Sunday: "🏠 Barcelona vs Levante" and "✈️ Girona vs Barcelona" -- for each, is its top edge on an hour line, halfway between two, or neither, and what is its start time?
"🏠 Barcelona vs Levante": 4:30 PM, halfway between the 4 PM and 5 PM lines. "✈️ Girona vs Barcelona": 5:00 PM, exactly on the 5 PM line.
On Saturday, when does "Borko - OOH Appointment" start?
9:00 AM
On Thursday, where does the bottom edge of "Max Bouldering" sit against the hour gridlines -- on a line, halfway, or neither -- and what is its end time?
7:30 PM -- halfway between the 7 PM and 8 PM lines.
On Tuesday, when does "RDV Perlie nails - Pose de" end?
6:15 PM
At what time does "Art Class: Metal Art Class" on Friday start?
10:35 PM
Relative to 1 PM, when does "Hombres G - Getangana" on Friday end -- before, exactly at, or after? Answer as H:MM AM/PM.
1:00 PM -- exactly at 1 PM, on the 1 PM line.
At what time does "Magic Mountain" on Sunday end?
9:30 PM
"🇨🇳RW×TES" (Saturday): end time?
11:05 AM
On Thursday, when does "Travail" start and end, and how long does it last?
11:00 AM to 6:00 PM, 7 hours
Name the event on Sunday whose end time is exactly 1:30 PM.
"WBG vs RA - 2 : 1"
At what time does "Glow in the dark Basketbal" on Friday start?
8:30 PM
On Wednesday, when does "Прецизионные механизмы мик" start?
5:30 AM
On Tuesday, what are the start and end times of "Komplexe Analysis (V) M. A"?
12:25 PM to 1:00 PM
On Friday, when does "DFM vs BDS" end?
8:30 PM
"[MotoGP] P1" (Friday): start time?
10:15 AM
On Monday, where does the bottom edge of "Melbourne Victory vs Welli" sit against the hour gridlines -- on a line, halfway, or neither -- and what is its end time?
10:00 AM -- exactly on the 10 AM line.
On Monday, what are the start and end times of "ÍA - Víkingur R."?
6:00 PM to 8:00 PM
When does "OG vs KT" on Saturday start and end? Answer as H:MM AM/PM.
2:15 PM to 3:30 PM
* * * * * * *
## Exercise task
Copy out every row above word for word, in the same order.

## Solution to this problem
Sunday: "🏠 Barcelona vs Levante" and "✈️ Girona vs Barcelona" -- for each, is its top edge on an hour line, halfway between two, or neither, and what is its start time?
"🏠 Barcelona vs Levante": 4:30 PM, halfway between the 4 PM and 5 PM lines. "✈️ Girona vs Barcelona": 5:00 PM, exactly on the 5 PM line.
On Saturday, when does "Borko - OOH Appointment" start?
9:00 AM
On Thursday, where does the bottom edge of "Max Bouldering" sit against the hour gridlines -- on a line, halfway, or neither -- and what is its end time?
7:30 PM -- halfway between the 7 PM and 8 PM lines.
On Tuesday, when does "RDV Perlie nails - Pose de" end?
6:15 PM
At what time does "Art Class: Metal Art Class" on Friday start?
10:35 PM
Relative to 1 PM, when does "Hombres G - Getangana" on Friday end -- before, exactly at, or after? Answer as H:MM AM/PM.
1:00 PM -- exactly at 1 PM, on the 1 PM line.
At what time does "Magic Mountain" on Sunday end?
9:30 PM
"🇨🇳RW×TES" (Saturday): end time?
11:05 AM
On Thursday, when does "Travail" start and end, and how long does it last?
11:00 AM to 6:00 PM, 7 hours
Name the event on Sunday whose end time is exactly 1:30 PM.
"WBG vs RA - 2 : 1"
At what time does "Glow in the dark Basketbal" on Friday start?
8:30 PM
On Wednesday, when does "Прецизионные механизмы мик" start?
5:30 AM
On Tuesday, what are the start and end times of "Komplexe Analysis (V) M. A"?
12:25 PM to 1:00 PM
On Friday, when does "DFM vs BDS" end?
8:30 PM
"[MotoGP] P1" (Friday): start time?
10:15 AM
On Monday, where does the bottom edge of "Melbourne Victory vs Welli" sit against the hour gridlines -- on a line, halfway, or neither -- and what is its end time?
10:00 AM -- exactly on the 10 AM line.
On Monday, what are the start and end times of "ÍA - Víkingur R."?
6:00 PM to 8:00 PM
When does "OG vs KT" on Saturday start and end? Answer as H:MM AM/PM.
2:15 PM to 3:30 PM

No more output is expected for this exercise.